Our background tension is a little bit like your refrigerator.  Think back to a time when you were in your kitchen and your refrigerator shut off.  Suddenly, the room got very quiet, and then you realized that, all this time, the refrigerator had been making a noise, a background hum, that you hadn’t been aware of.  It was only when the hum stopped, and the room got quiet, that you realized how loud the noise had been.

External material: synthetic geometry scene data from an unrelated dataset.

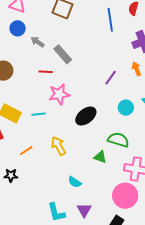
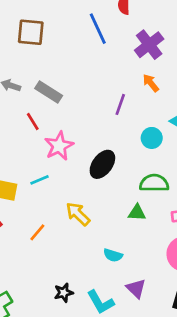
red line: (46, 72) -> (33, 121), turned 72
black star: (11, 175) -> (64, 293), moved

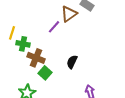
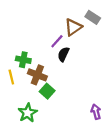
yellow line: (12, 33) -> (11, 77), moved, turned -32
black semicircle: (72, 62) -> (63, 54), moved

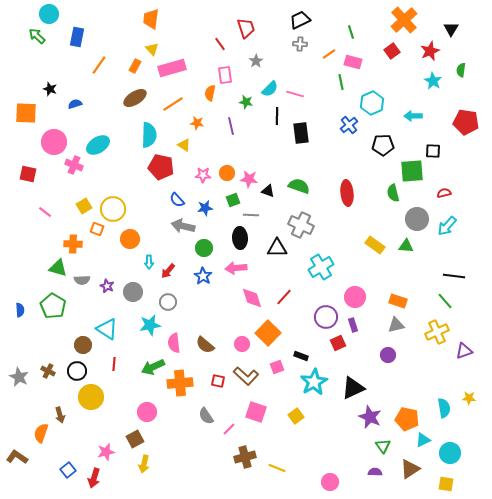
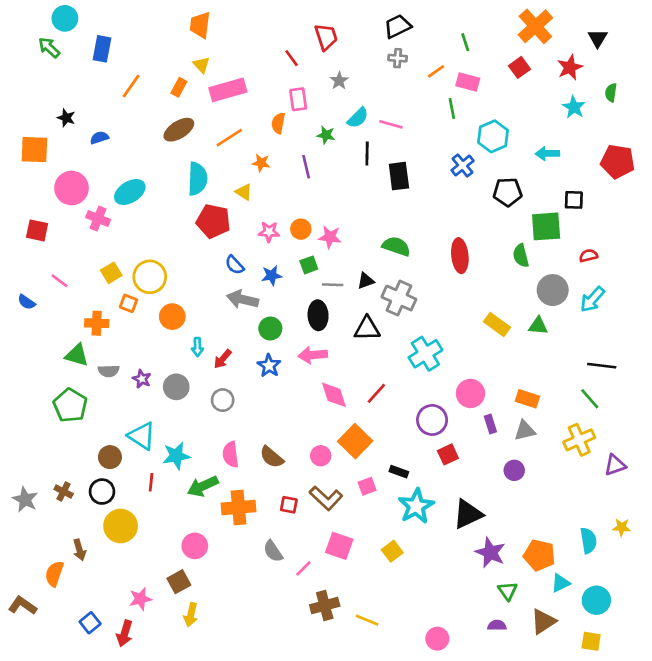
black triangle: (268, 191) -> (366, 281), moved, turned -40
blue semicircle: (20, 310) -> (26, 302), moved, turned 128
cyan star: (150, 325) -> (176, 456), moved
purple rectangle: (353, 325) -> (490, 424), moved

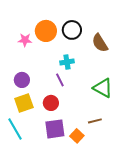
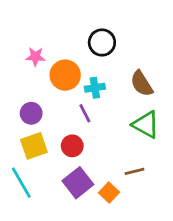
orange circle: (46, 31) -> (65, 75), moved
brown semicircle: (100, 43) -> (142, 84), moved
purple square: (55, 129) -> (78, 183), turned -30

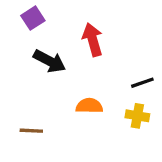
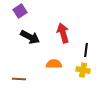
red arrow: (93, 40) -> (63, 33), moved
black line: (142, 83) -> (86, 50), turned -64

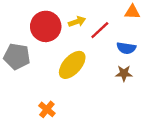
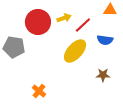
yellow ellipse: (72, 65) -> (75, 51), moved
brown star: (124, 73) -> (103, 75), moved

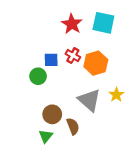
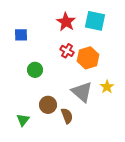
blue square: (51, 60) -> (21, 35), moved
green triangle: (46, 136) -> (23, 120), moved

For most of us, our extra muscle tension is like that: it’s there all the time and we’re not even aware of it.  Then, when we take Alexander lessons, our teacher helps us “shut off” the tension for the first time.  That way, we learn how much “noise” we had inside, so to speak – and also how quiet our body can potentially be.

 

Let me get back to Jessica and her story.  During her Alexander lessons, she learned how to reduce the extra muscle tension in her back and in the rest of her body.  In addition, she learned how to improve the alignment of her head, neck and back.  As part of that process, she learned how to lengthen her spine so that there was much less pressure on her vertebrae.

As a result, she was pain free when I last saw her.

One final note.  Jessica wishes she’d had Alexander lessons as part of her rehabilitation right after her surgery.  She thinks that might have sped up her recovery.  She also wonders what might have happened if she’d had lessons five or seven years before the surgery.  It’s possible she might have been able to prevent all of her back problems.